I think there’s some miscommunication on my part—I didn’t intend to respond to the spin method at all, just this specific recommendation which I took to be the only point of contention here:
if the quantity of interest is bounded, you want to allow the possibility of the interval to go all the way to the boundary. So if there’s a lower bound a and an upper bound b, you also consider the intervals, (a, z_950) and (z_51, b) as candidates.
@Bob_Carpenter I thought you raised some interesting objections to this idea, and I chimed in because I still hadn’t seen any response to them. So the point by @andrewgelman that I quoted, as far as I could tell, was a response to your criticisms, but one that I thought didn’t add up. Maybe I’d missed the boat already…

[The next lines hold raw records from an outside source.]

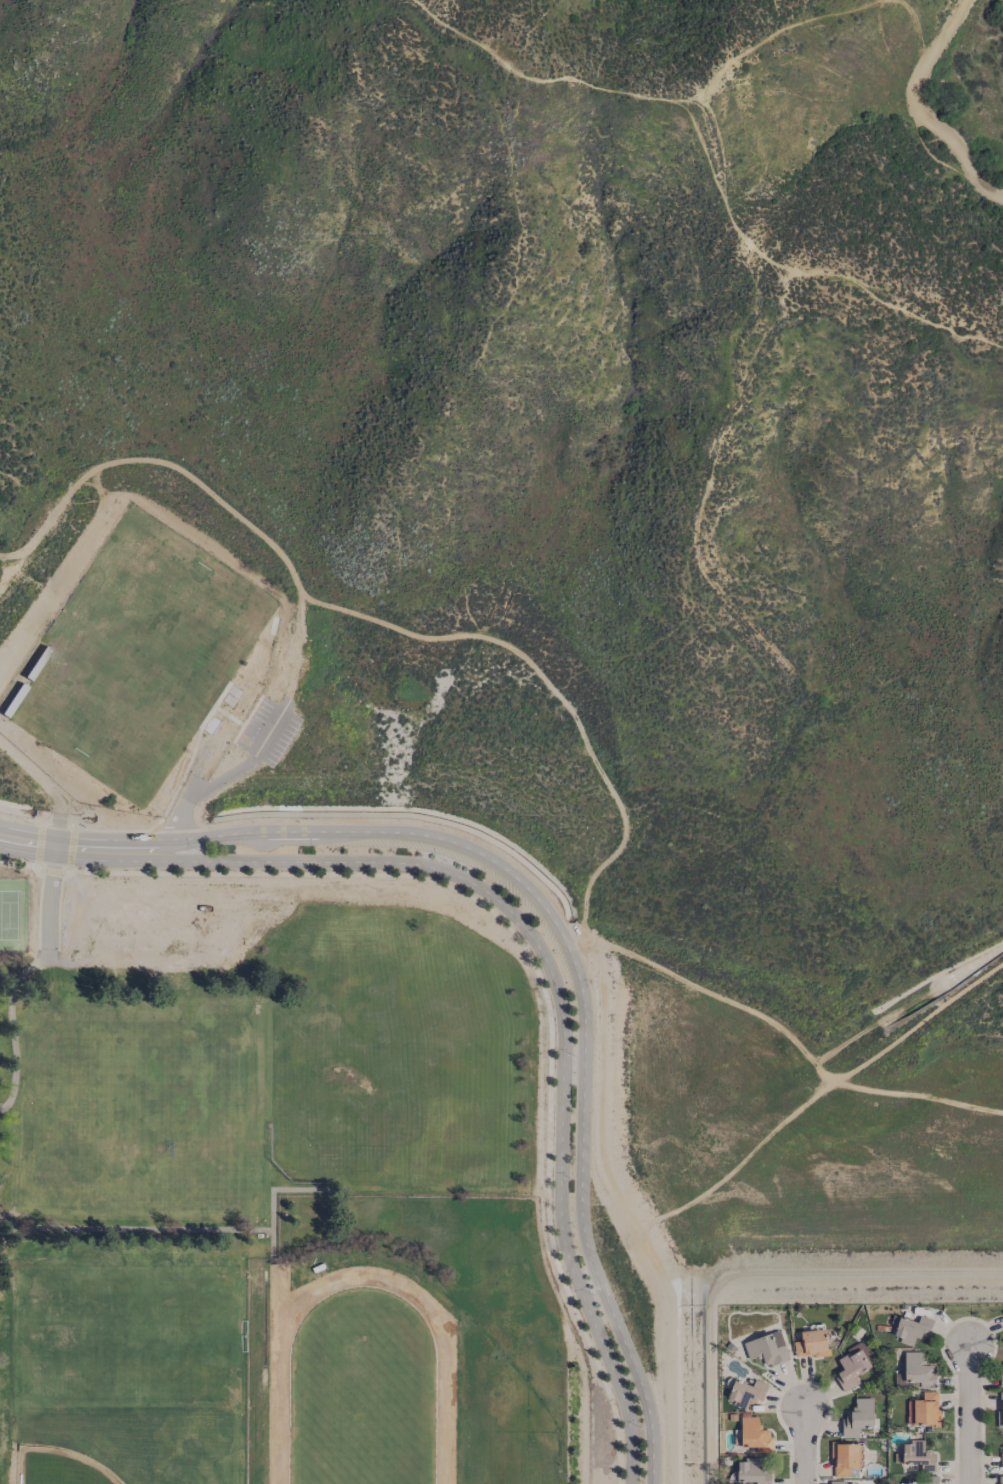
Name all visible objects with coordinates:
road: (920, 110)
road: (712, 170)
park: (137, 656)
road: (577, 724)
road: (227, 777)
road: (273, 832)
road: (260, 862)
road: (19, 865)
road: (65, 870)
road: (51, 880)
park: (13, 915)
road: (539, 978)
road: (934, 1011)
road: (11, 1023)
road: (581, 1187)
road: (560, 1196)
road: (759, 1276)
building: (1002, 1313)
building: (911, 1328)
park: (132, 1337)
building: (811, 1343)
building: (767, 1348)
building: (853, 1364)
building: (918, 1369)
building: (1001, 1374)
track: (363, 1387)
building: (746, 1392)
building: (924, 1408)
building: (1000, 1410)
building: (857, 1416)
road: (969, 1416)
building: (755, 1434)
road: (805, 1449)
park: (132, 1453)
building: (918, 1456)
building: (844, 1457)
building: (1001, 1460)
building: (752, 1471)
building: (933, 1478)
building: (1000, 1479)
building: (838, 1482)

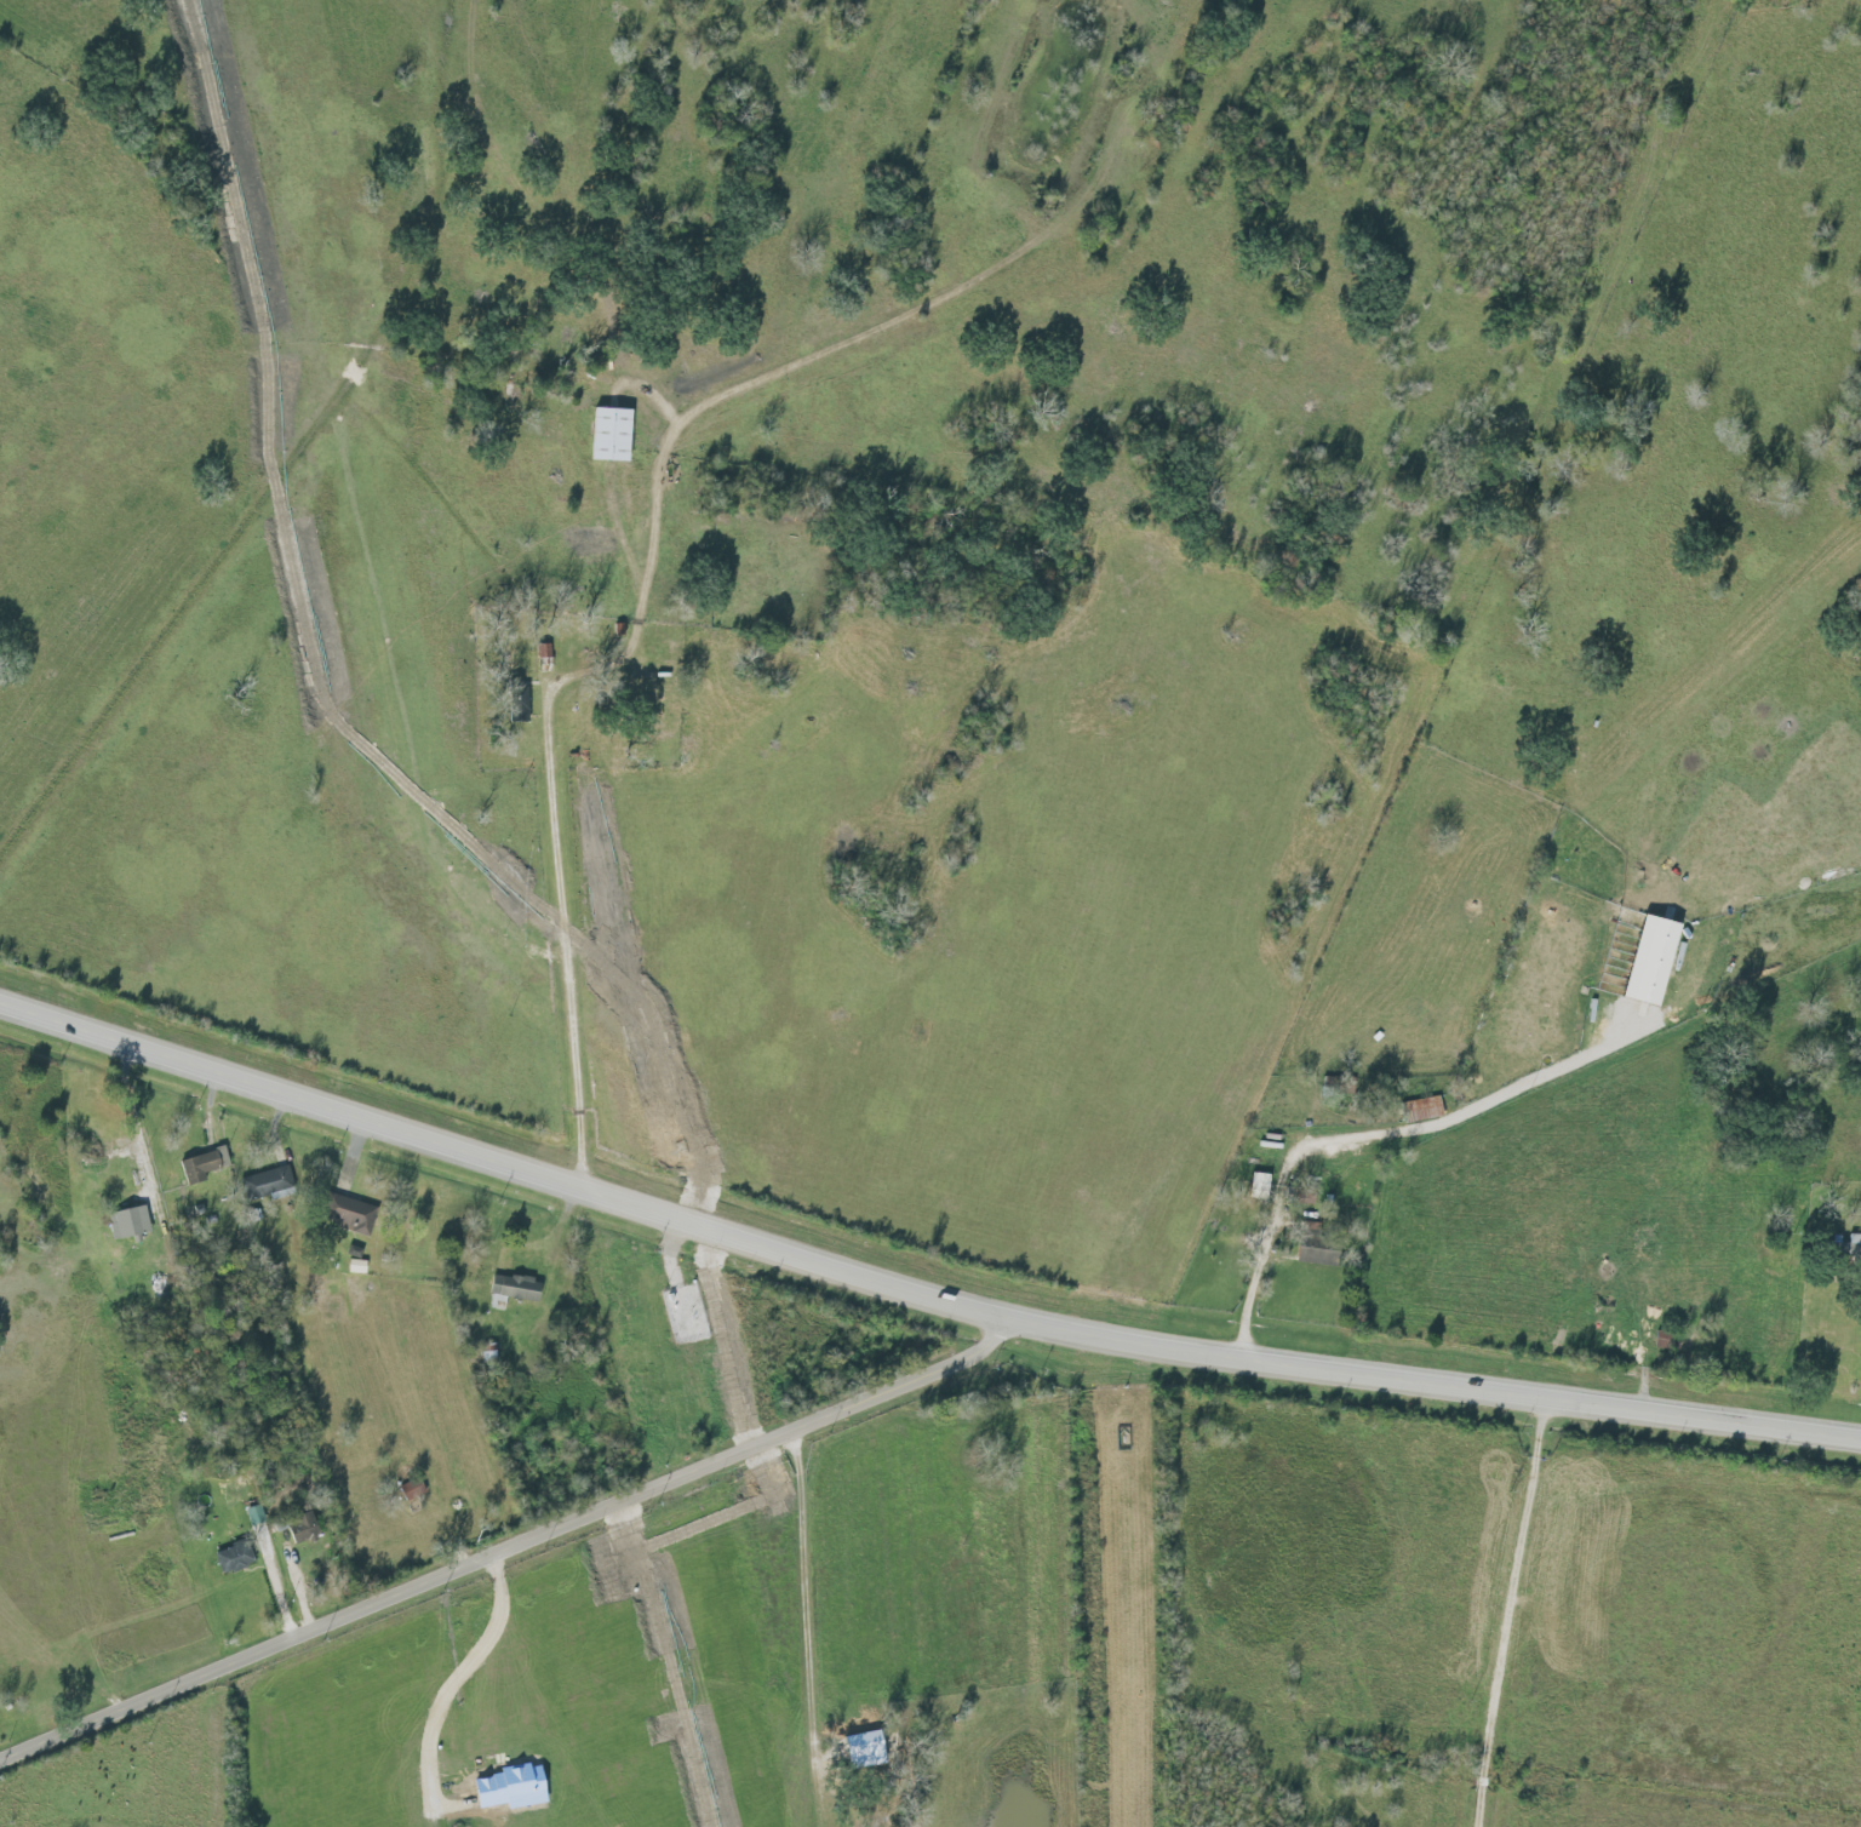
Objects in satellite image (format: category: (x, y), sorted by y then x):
building: (612, 434)
road: (652, 548)
road: (185, 615)
road: (570, 944)
building: (1653, 958)
building: (1426, 1107)
building: (203, 1164)
building: (268, 1181)
building: (355, 1214)
building: (131, 1221)
building: (1855, 1243)
building: (1319, 1246)
building: (513, 1289)
road: (915, 1291)
road: (1251, 1297)
building: (304, 1527)
road: (514, 1552)
building: (234, 1556)
road: (276, 1585)
road: (1513, 1616)

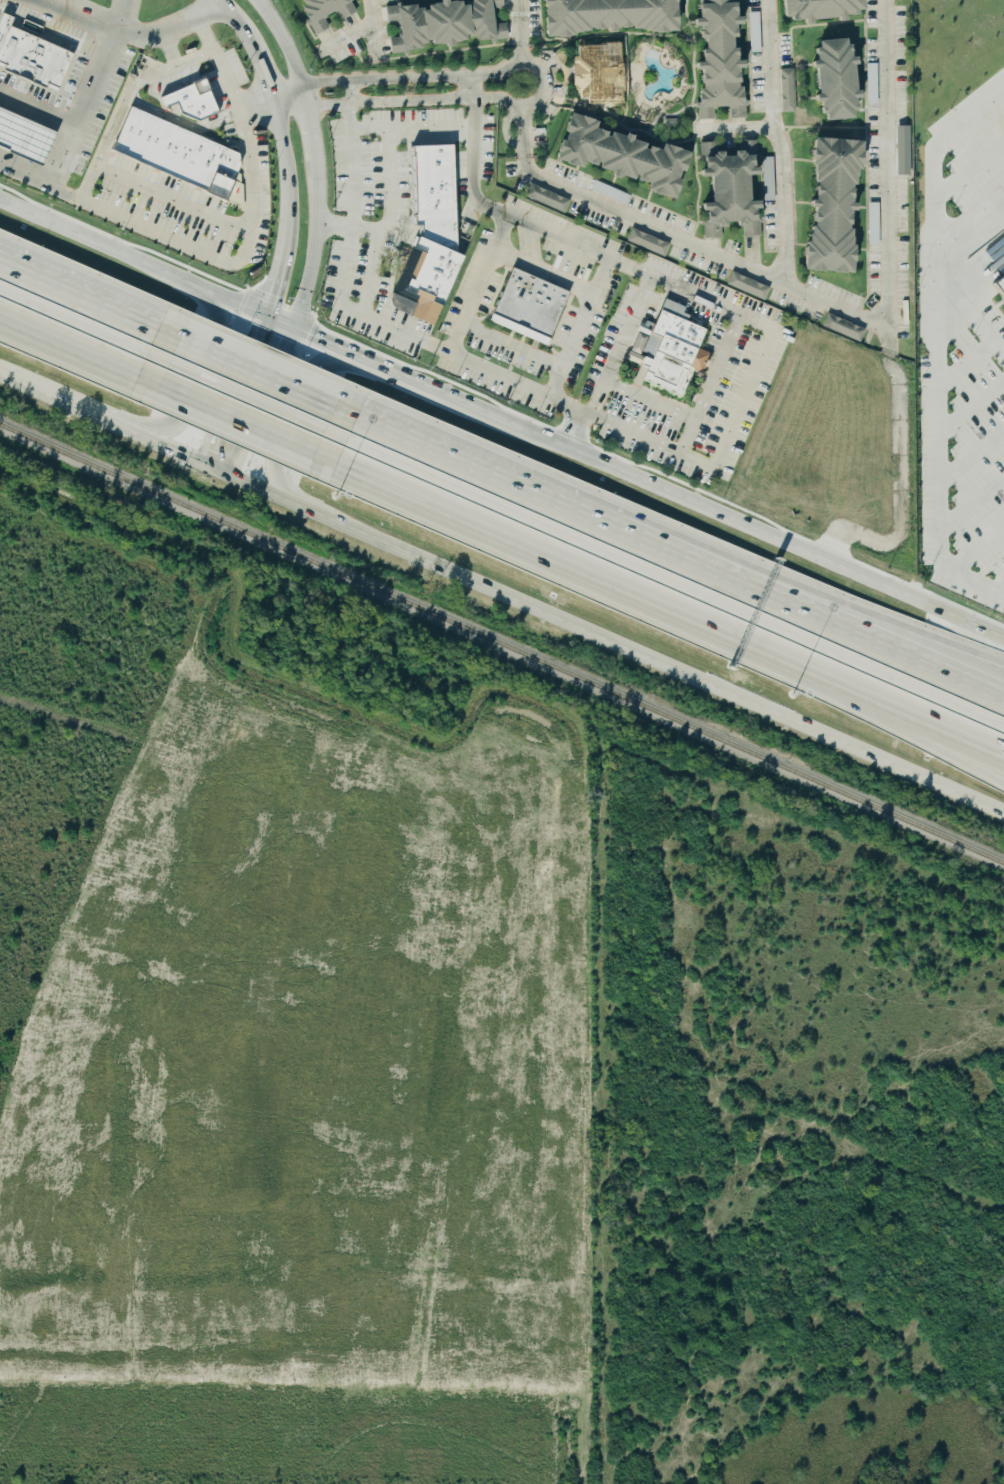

I was confused because SPIn’s the method @andrewgelman was using to get 0 in the interval.
I was mainly objecting to the slight bias and arbitrariness of locating an interval of a given coverage (same problem with central intervals).
I was not actually using the Spin method. The Spin method was in that earlier paper of mine, but I don’t really trust the Spin method as it’s so complicated so I just used the empirical shortest interval. I still think there should be a good stable alternative.
The cran published SPIn() function is quite fragile and easy to be broken. I am comparing it with path sampling estimate today and use SPIn() as a benchmark-- but it is often broken and returns NAN.
# add static points to mimic metropolis hastings
x= c(x, x[1:30])
For example, Bernardo (2005ab) has proposed selecting credible regions as a lowest posterior loss (LPL) regions, where all points in the region have smaller posterior expected loss than all points outside. I bet someone else has also written about that. (I also wrote a paper on extending ideas of Bernardo, but it was before arxiv, and after it was panned by reviewers I never got enough energy to revise it. Everytime I look it, I think I should put it in arxiv. Maybe this time I’ll do it.)
Bernardo, J. M. (2005a). Intrinsic credible regions: An objective bayesian approach to interval estimation. Test, 14(2). 317–384.
Bernardo, J. M. (2005b). Reference analysis. In Dey, D. and Rao, C. R., editors, Handbook of Statistics, volume 25. Elsevier. 17–90.
Sure, but I don’t consider those to be serious decision-theoretic criteria. To me, the Bernardo papers seem like retroactive reasoning: people use interval estimation so let’s come up with a justification for it. I think the missing part here is that there is a goal of communication, which isn’t really part of decision theory.
That’s exactly what I don’t like about the whole business of applying SPIn when we want to include zero in an interval.
I agree, which is why I think using SPIN is confusing. It may have been less confusing when SPIN was standard, but now it just needs all the extra explanation of “we tacked endpoints onto empirical draws and used empirical SPIN so our summary includes 0”.
Rather than computing SPIN with SPIn, you used an empirical method for computing SPIN. Naming a method “SPIn” that computes SPIN was perhaps not the clearest choice. I’ll stick to “SPIN” for the theoretical notion of shortest posterior interval rather than its estimator.
I thought SPIn just bootstrapped the sample and averaged the empirical interval boundaries (what the ML folks would call a “bagged” estimator for boostrap aggregation). If that’s the intended estimator, it should only be as broken as empirical SPIN.
SPIN itself isn’t well defined for uniform distributions. And they crop up inadvertently at the software level when doing what @yuling did to generate data. If we generate a sequence as @yuling proposes, by duplicating normal draws, we run into the uniformity problem whenever taking odd-sized SPINs
Suppose we get the following after sorting.
-0.60 -0.60 -0.53 -0.53 -0.47 -0.47 -0.46 -0.46 0.35 0.35
The empirical 30% SPIN here is (-0.47, -0.46), but it can be derived from subsequence (-0.47, -0.47, -0.46) or (-0.47, -0.46, -0.46). So the software needs to be careful.
I recommend we not talk about “SPIn” anymore, as this is a particular algorithm that appeared in one paper, and I don’t think the algorithm is so good, which is why I didn’t use it in our recent paper! And I say that even though I’m a coauthor of that SPIn paper.